- **WHAT THE EXERCISE ASKS**:
State the number of lines in these records that include the string "pixels", and say nothing more.

- **GIVEN INFORMATION**:
# # # #
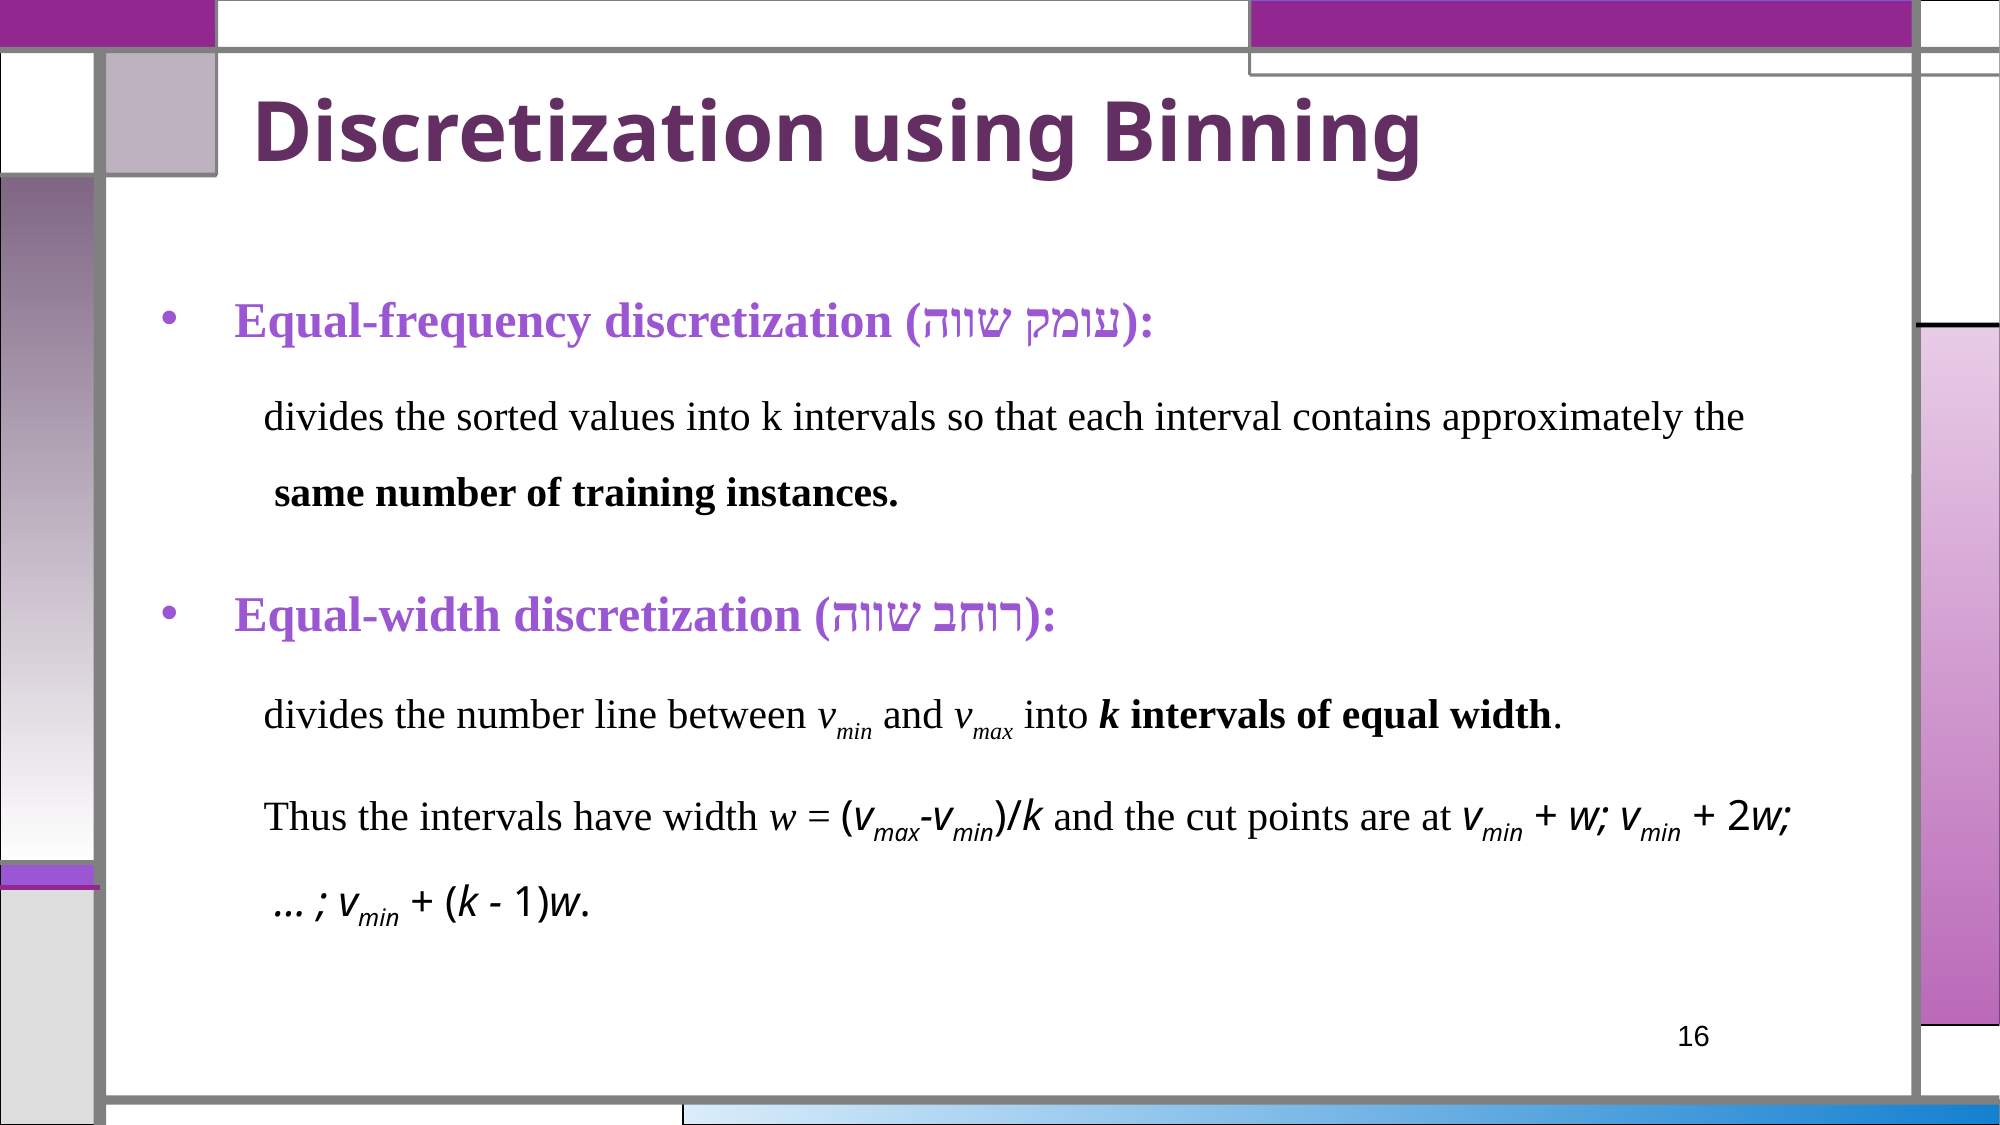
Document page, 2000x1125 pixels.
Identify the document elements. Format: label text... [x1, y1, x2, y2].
# # # #
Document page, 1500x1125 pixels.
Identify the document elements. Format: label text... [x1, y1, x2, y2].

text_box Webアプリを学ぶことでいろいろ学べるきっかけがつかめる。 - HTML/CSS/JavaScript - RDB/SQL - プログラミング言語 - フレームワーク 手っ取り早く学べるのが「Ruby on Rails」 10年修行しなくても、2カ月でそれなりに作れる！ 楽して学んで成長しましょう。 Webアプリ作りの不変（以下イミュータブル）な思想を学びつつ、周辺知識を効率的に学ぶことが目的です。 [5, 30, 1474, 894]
# # # #
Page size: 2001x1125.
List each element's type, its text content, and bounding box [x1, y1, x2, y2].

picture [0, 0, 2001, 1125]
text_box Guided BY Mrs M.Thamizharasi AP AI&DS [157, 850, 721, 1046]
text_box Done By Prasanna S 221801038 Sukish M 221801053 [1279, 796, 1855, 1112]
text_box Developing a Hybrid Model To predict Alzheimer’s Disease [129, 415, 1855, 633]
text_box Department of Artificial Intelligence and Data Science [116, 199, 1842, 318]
# # # #
- **EXPECTED OUTPUT**:
2